Waking up to rain pattering gently on the windows, the Italian guy across the aisle asked “Vientiane Centrale?” Arrivals aren’t very well announced in Laos, I noted. “If it is, it’s pretty different to Milano Centrale,” I responded, noting the red dirt-turned-mud that our bags were being thrown on to from the safety of their hold under the bus.
While the swarming tuktuk drivers overinflated their already inflated tourist prices to get into town, we mustered a group together and made our way into sleepy Vientiane early this rainy Friday morning.
It turns out Vientiane isn’t just sleepy in the morning though, it’s also sleepy during the day and at night, except for a few groups of dancers at sunset along the promenade.
Once again, we hired bikes to get around Vientiane. We took them to see Pha That Luang, often called the most important national monument in Laos.
We rode them to Patuxai, or Victory Monument, which is sometimes referred to as the Vertical Runway. Why, you ask? Because the concrete used to build it was originally donated to Laos to build a runway. What a way to stick it to a country offering you aid.
We spent a harrowing afternoon at the COPE Visitor Centre, learning about the after effects of the Vietnam war on Laos and the realities of healthcare (or lack thereof) in a poor and developing nation.
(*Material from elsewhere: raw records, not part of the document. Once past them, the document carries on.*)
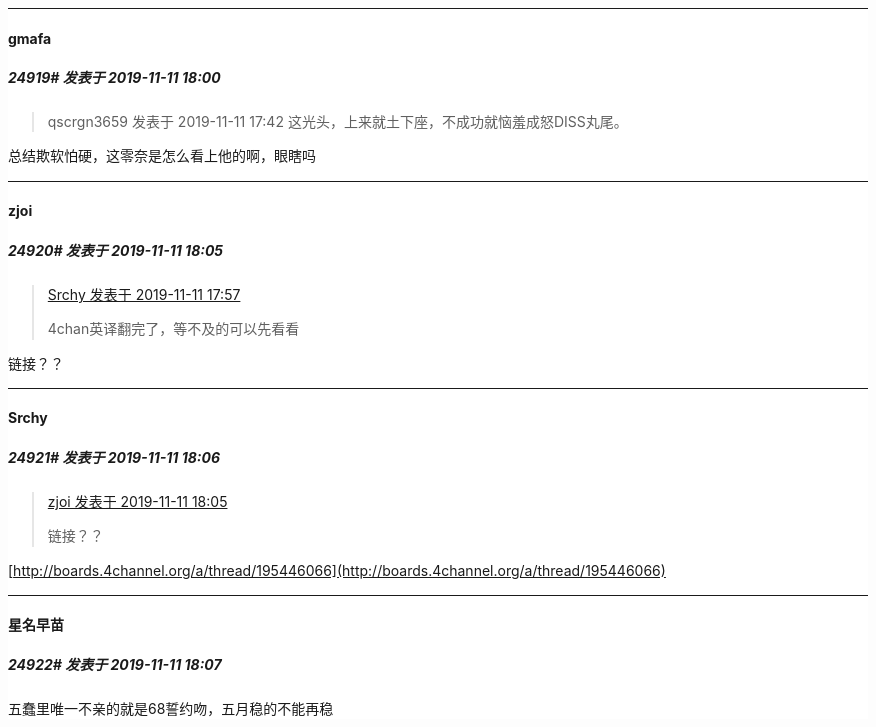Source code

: 


-----

####  gmafa  
##### 24919#       发表于 2019-11-11 18:00



<blockquote>qscrgn3659 发表于 2019-11-11 17:42
这光头，上来就土下座，不成功就恼羞成怒DISS丸尾。</blockquote>
总结欺软怕硬，这零奈是怎么看上他的啊，眼瞎吗







-----

####  zjoi  
##### 24920#       发表于 2019-11-11 18:05



<blockquote><a href="httphttps://bbs.saraba1st.com/2b/forum.php?mod=redirect&amp;goto=findpost&amp;pid=45480152&amp;ptid=1831320" target="_blank">Srchy 发表于 2019-11-11 17:57</a>

4chan英译翻完了，等不及的可以先看看</blockquote>
链接？？







-----

####  Srchy  
##### 24921#       发表于 2019-11-11 18:06



<blockquote><a href="httphttps://bbs.saraba1st.com/2b/forum.php?mod=redirect&amp;goto=findpost&amp;pid=45480249&amp;ptid=1831320" target="_blank">zjoi 发表于 2019-11-11 18:05</a>

链接？？</blockquote>
[http://boards.4channel.org/a/thread/195446066](http://boards.4channel.org/a/thread/195446066)







-----

####  星名早苗  
##### 24922#       发表于 2019-11-11 18:07




五蠢里唯一不亲的就是68誓约吻，五月稳的不能再稳
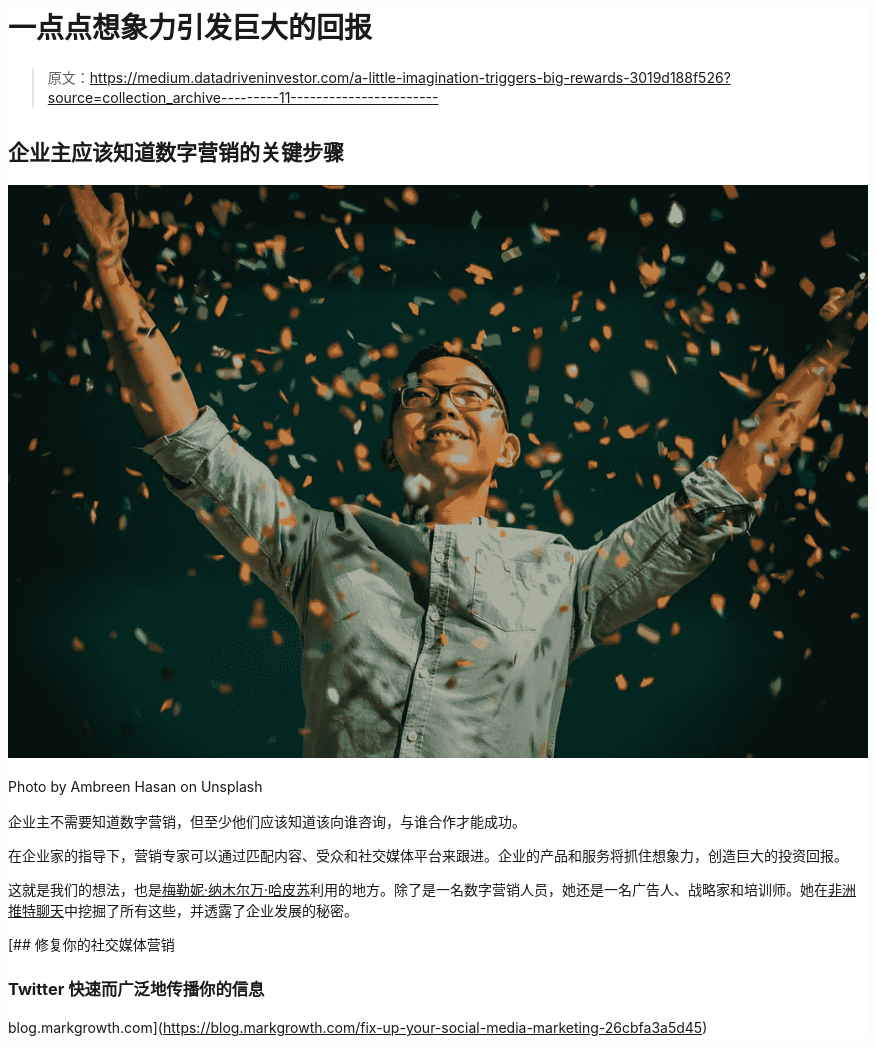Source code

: # 一点点想象力引发巨大的回报

> 原文：<https://medium.datadriveninvestor.com/a-little-imagination-triggers-big-rewards-3019d188f526?source=collection_archive---------11----------------------->

## 企业主应该知道数字营销的关键步骤

![](img/f9fadf35433f8df5321229b4bdf862bb.png)

Photo by Ambreen Hasan on Unsplash

企业主不需要知道数字营销，但至少他们应该知道该向谁咨询，与谁合作才能成功。

在企业家的指导下，营销专家可以通过匹配内容、受众和社交媒体平台来跟进。企业的产品和服务将抓住想象力，创造巨大的投资回报。

这就是我们的想法，也是[梅勒妮·纳木尔万·哈皮苏](https://twitter.com/Namulwany/)利用的地方。除了是一名数字营销人员，她还是一名广告人、战略家和培训师。她在[非洲推特聊天](https://twitter.com/AfricaTweetChat)中挖掘了所有这些，并透露了企业发展的秘密。

[](https://blog.markgrowth.com/fix-up-your-social-media-marketing-26cbfa3a5d45) [## 修复你的社交媒体营销

### Twitter 快速而广泛地传播你的信息

blog.markgrowth.com](https://blog.markgrowth.com/fix-up-your-social-media-marketing-26cbfa3a5d45) 
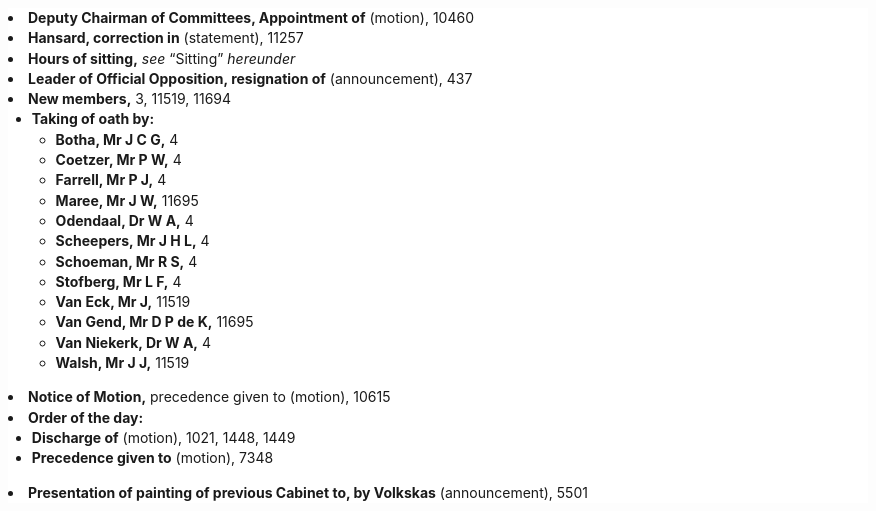 <li><b>Deputy Chairman of Committees, Appointment of</b> (motion), 10460</li>

<li><b>Hansard, correction in</b> (statement), 11257</li>

<li><span class="col_xxiii" refersTo="page_0019"/><b>Hours of sitting,</b> <i>see</i> &#x201C;Sitting&#x201D; <i>hereunder</i></li>

<li><b>Leader of Official Opposition, resignation of</b> (announcement), 437</li>

<li><b>New members,</b> 3, 11519, 11694

<ul>

<li><b>Taking of oath by:</b>

<ul>

<li><b>Botha, Mr J C G,</b> 4</li>

<li><b>Coetzer, Mr P W,</b> 4</li>

<li><b>Farrell, Mr P J,</b> 4</li>

<li><b>Maree, Mr J W,</b> 11695</li>

<li><b>Odendaal, Dr W A,</b> 4</li>

<li><b>Scheepers, Mr J H L,</b> 4</li>

<li><b>Schoeman, Mr R S,</b> 4</li>

<li><b>Stofberg, Mr L F,</b> 4</li>

<li><b>Van Eck, Mr J,</b> 11519</li>

<li><b>Van Gend, Mr D P de K,</b> 11695</li>

<li><b>Van Niekerk, Dr W A,</b> 4</li>

<li><b>Walsh, Mr J J,</b> 11519</li>

</ul>

</li>

</ul>

</li>

<li><b>Notice of Motion,</b> precedence given to (motion), 10615</li>

<li><b>Order of the day:</b>

<ul>

<li><b>Discharge of</b> (motion), 1021, 1448, 1449</li>

<li><b>Precedence given to</b> (motion), 7348</li>

</ul>

</li>

<li><b>Presentation of painting of previous Cabinet to, by Volkskas</b> (announcement), 5501</li>
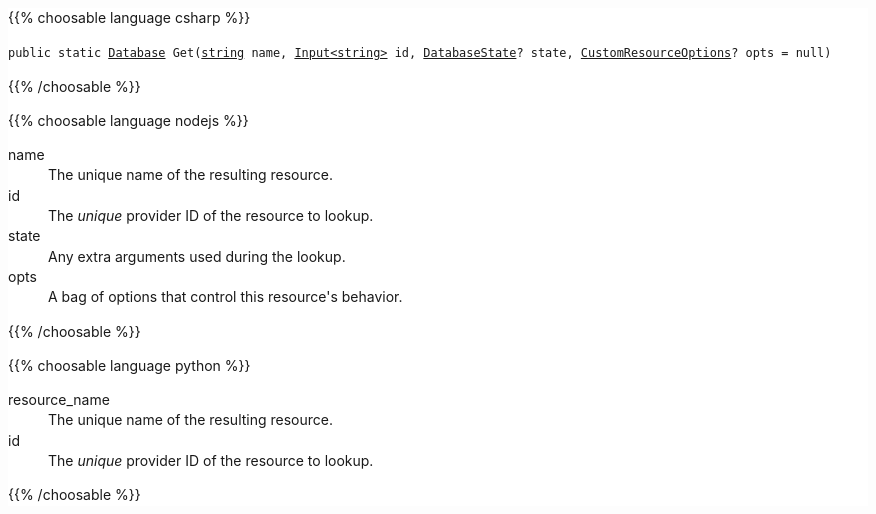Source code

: {{% choosable language csharp %}}
<div class="highlight"><pre class="chroma"><code class="language-csharp" data-lang="csharp"><span class="k">public static </span><span class="nx"><a href="/docs/reference/pkg/dotnet/Pulumi.Azure/Pulumi.Azure.Sql.Database.html">Database</a></span><span class="nf"> Get</span><span class="p">(</span><span class="nx"><a href="https://docs.microsoft.com/en-us/dotnet/csharp/language-reference/builtin-types/built-in-types">string</a></span><span class="p"> </span><span class="nx">name<span class="p">, </span><span class="nx"><a href="/docs/reference/pkg/dotnet/Pulumi/Pulumi.Input.html">Input&lt;string&gt;</a></span><span class="p"> </span><span class="nx">id<span class="p">, </span><span class="nx"><a href="/docs/reference/pkg/dotnet/Pulumi.Azure/Pulumi.Azure.Sql.DatabaseState.html">DatabaseState</a></span><span class="p">? </span><span class="nx">state<span class="p">, </span><span class="nx"><a href="/docs/reference/pkg/dotnet/Pulumi/Pulumi.CustomResourceOptions.html">CustomResourceOptions</a></span><span class="p">? </span><span class="nx">opts = null<span class="p">)</span></code></pre></div>
{{% /choosable %}}

{{% choosable language nodejs %}}

<dl class="resources-properties">
    <dt class="property-required" title="Required">
        <span>name</span>
        <span class="property-indicator"></span>
    </dt>
    <dd>The unique name of the resulting resource.</dd>
    <dt class="property-required" title="Required">
        <span>id</span>
        <span class="property-indicator"></span>
    </dt>
    <dd>The <em>unique</em> provider ID of the resource to lookup.</dd>
    <dt class="property-optional" title="Optional">
        <span>state</span>
        <span class="property-indicator"></span>
    </dt>
    <dd>Any extra arguments used during the lookup.</dd>
    <dt class="property-optional" title="Optional">
        <span>opts</span>
        <span class="property-indicator"></span>
    </dt>
    <dd>A bag of options that control this resource's behavior.</dd>
</dl>

{{% /choosable %}}

{{% choosable language python %}}
<dl class="resources-properties">
    <dt class="property-required" title="Required">
        <span>resource_name</span>
        <span class="property-indicator"></span>
    </dt>
    <dd>The unique name of the resulting resource.</dd>
    <dt class="property-required" title="Optional">
        <span>id</span>
        <span class="property-indicator"></span>
    </dt>
    <dd>The <em>unique</em> provider ID of the resource to lookup.</dd>
</dl>
{{% /choosable %}}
And we were reminded once again just how different life is here when we saw a couple of four year olds playing with a wire attached to a power pole, by a puddle, on the edge of a busy street, parents nowhere to be seen.
Laos was hard to get to know and the people were much more reserved than other parts of Southeast Asia. I only wish I could have spent more time there to visit smaller villages and to see what else the country has to offer.